Le processus de mise en œuvre de l’accord de paix entre la République démocratique du Congo et le Rwanda a officiellement débuté avec la mise en place d’un mécanisme de sécurité conjoint. L’annonce a été faite ce lundi 14 juillet par l’ambassadrice des États-Unis en RDC, Lucy Tamlyn, lors d’une interview sur RFI Afrique.
Selon elle, ce mécanisme vise à coordonner la neutralisation des FDLR et le retrait progressif des troupes rwandaises. « C’est un accord réaliste fondé sur des engagements réciproques. Nous avons clairement indiqué qu’il y aurait des conséquences si ces engagements n’étaient pas respectés, notamment des sanctions ou d’autres mesures diplomatiques », a-t-elle averti.
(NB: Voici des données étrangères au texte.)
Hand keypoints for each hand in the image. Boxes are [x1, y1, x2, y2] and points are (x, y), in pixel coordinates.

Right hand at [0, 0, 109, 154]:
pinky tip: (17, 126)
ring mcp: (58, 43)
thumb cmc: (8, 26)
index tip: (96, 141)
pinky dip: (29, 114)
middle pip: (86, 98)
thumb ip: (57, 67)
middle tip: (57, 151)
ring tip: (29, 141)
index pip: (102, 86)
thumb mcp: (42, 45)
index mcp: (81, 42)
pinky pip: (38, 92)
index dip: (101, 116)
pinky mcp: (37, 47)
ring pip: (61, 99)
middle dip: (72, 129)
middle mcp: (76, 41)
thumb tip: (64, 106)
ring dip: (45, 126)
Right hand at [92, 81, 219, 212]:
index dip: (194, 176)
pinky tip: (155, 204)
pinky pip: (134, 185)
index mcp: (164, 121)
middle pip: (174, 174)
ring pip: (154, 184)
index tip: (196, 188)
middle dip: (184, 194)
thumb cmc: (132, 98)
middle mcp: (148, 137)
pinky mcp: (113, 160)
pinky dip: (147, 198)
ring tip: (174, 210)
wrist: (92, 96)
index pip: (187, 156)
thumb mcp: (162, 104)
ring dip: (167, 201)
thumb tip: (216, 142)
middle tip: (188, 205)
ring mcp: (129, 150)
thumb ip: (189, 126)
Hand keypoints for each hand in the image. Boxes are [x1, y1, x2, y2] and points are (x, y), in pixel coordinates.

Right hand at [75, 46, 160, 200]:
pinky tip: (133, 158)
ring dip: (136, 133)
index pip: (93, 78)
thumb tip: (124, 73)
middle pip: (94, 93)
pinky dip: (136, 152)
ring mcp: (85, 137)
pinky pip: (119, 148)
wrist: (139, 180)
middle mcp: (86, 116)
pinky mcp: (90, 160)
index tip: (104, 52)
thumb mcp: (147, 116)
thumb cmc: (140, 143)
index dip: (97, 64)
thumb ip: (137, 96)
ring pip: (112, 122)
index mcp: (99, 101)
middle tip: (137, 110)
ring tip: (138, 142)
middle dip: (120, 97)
Pour Washington, ce développement est une étape cruciale vers une paix durable, en ouvrant des perspectives positives pour les deux pays. L’ambassadrice Tamlyn a par ailleurs mis en avant les nouvelles dimensions de cet accord, qui va au-delà des questions sécuritaires. Il introduit notamment des incitations économiques dans un cadre régional, avec en point d’orgue un projet hydroélectrique de 760 millions de dollars devant relier la RDC, le Rwanda et le Burundi.
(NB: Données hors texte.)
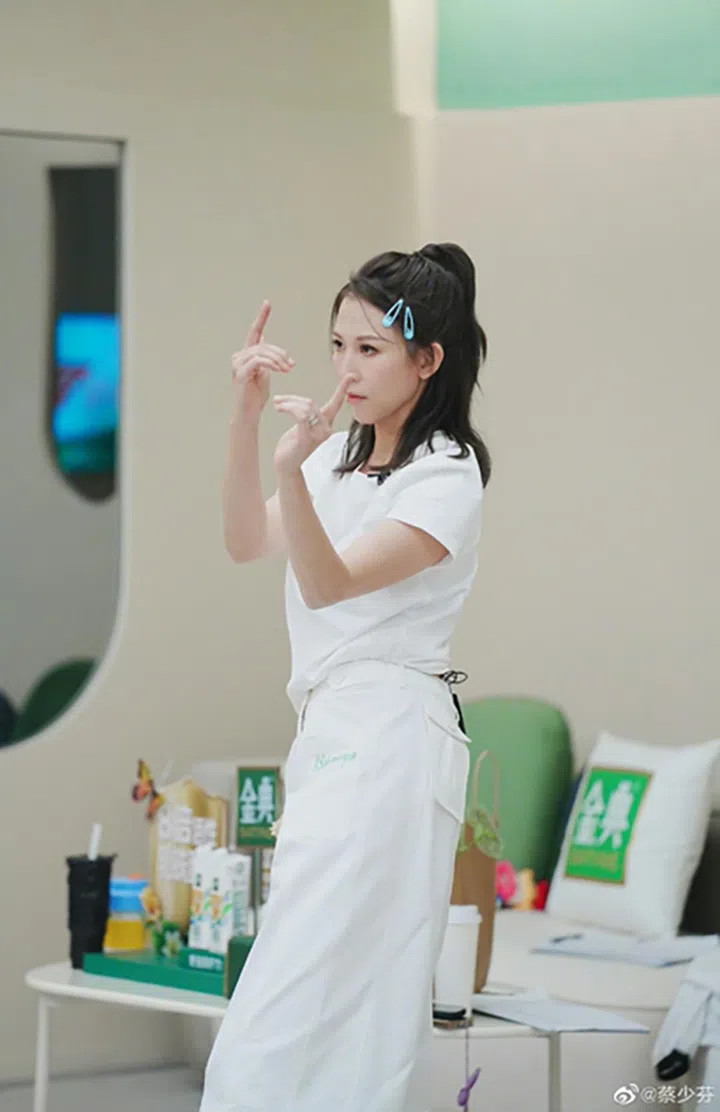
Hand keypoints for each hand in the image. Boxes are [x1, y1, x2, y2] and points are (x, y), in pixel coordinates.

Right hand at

« Ce projet existe depuis longtemps, mais sa mise en œuvre dépend de la paix. Une société américaine y participe aux côtés de plusieurs pays et entreprises. C’est un projet complexe qui nécessite la confiance entre ces nations. Sa réussite dépendra donc du bon déroulement de l’accord de paix », a-t-elle précisé.
L’ambassadrice a également annoncé que le président Trump est prêt à accueillir les présidents congolais et rwandais à Washington pour la signature d’un accord définitif. Cette rencontre viserait à officialiser la paix au plus haut niveau et à ouvrir la voie à de nouveaux partenariats économiques entre les deux voisins.